Nous en sommes arrivés à la conclusion que voir vieillir sa femme le renvoyait au fait que lui aussi vieillissait.  Il préférait donc fuir cette évidence.  Ainsi, l’angoisse de mort se traduit parfois par une incapacité à faire des choix.  Car cela implique un renoncement, et chaque renoncement témoigne de notre limitation au regard du temps.

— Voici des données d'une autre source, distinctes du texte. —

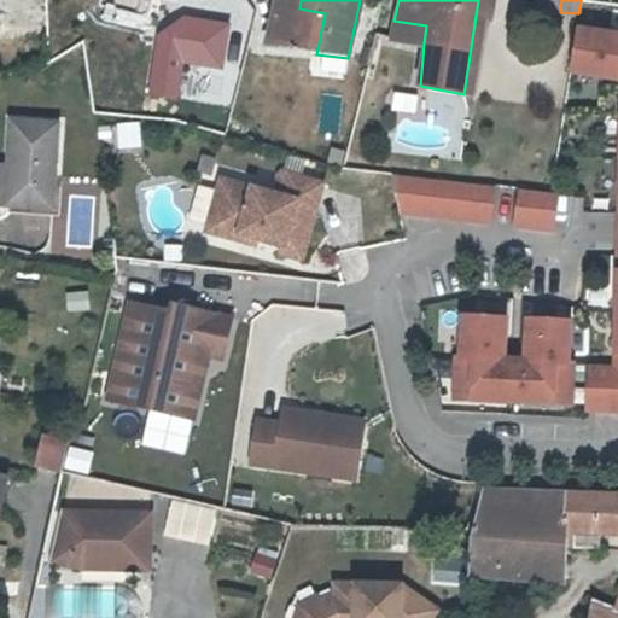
[(299,9),(278,4),(268,50),(316,54),(325,13),(299,9)]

Contre ces difficultés qui nous font tourner en rond, il faut parvenir à regarder la mort en face.

Apprivoiser la mort
Vous êtes vous demandé combien de fois vous êtes déjà mort?  En effet, nous faisons régulièrement des expériences analogues à celle du trépas, où une modification de notre équilibre physiologique est suivie d’une éclipse de conscience : par exemple, lorsque nous nous endormons tous les soirs, ou quand nous subissons une anesthésie générale.  Certains sont passés à travers des maladies éprouvantes, des épisodes de coma, des accidents.  Les états modifés de la conscience - ceux qu’on atteint par l’alcool  et la drogue, notamment ont également une dimension morbide.

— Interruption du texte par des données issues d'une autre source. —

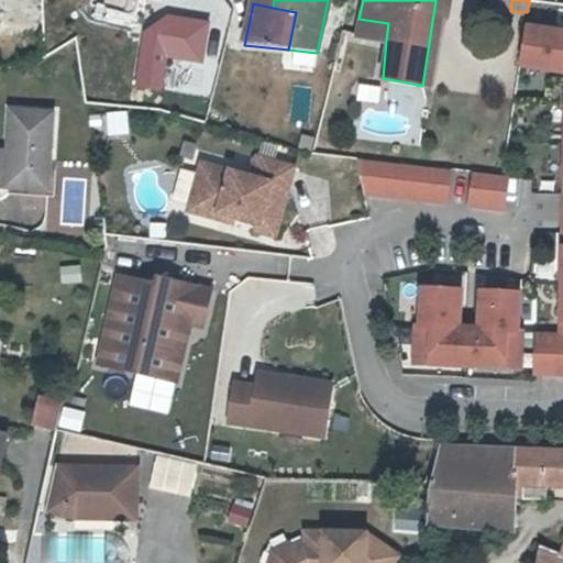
[(388,23),(359,19),(356,34),(386,40),(388,23)]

Pour toutes ces raisons, la mort n’est pas complètement hors d’atteinte : il est bien possible qu’il n’y ait qu’une différence de degré, et non de nature, entre ces expériences courantes et le grand saut.

Les portes de la perception
Dans un texte de jeunesse écrit en 1929, l’art et la mort, Antonin Artaud soutient ainsi que la mort ne nous est pas inconnue : “j’affirme et je me raccroche à cette idée que la mort n’est pas hors de domaine de l’esprit, qu’elle est dans certaines limites connaissable et approchable par une certaine sensibilité.  Qui, au sein de certaines angoisses, au fond de quelques rêves, n’a connu la mort comme une sensation brisante et merveilleuse avec quoi rien ne se peut confondre dans l’ordre de l’esprit?  Et il enchaîne avec ce morceau de bravoure très rare en littérature, une description de l’intérieur du processus : “Il faut avoir connu cette aspirante montée de l’angoisse dont les ondes arrivent sur vous et vous gonflent comme mues par un insupportable souflet.  L’angoisse qui se rapproche et s’éloigne chaque fois plus grosse, chaque fois plus lourde et plus gorgée.
C’est le corps lui-même parvenu à la limite de sa distension et qui soit quand même aller plus loin.  C’est une sortie de ventouse posée sur l’âme, dont l’âcreté court comme un vitriol jusqu’aux bornes dernières du visible.”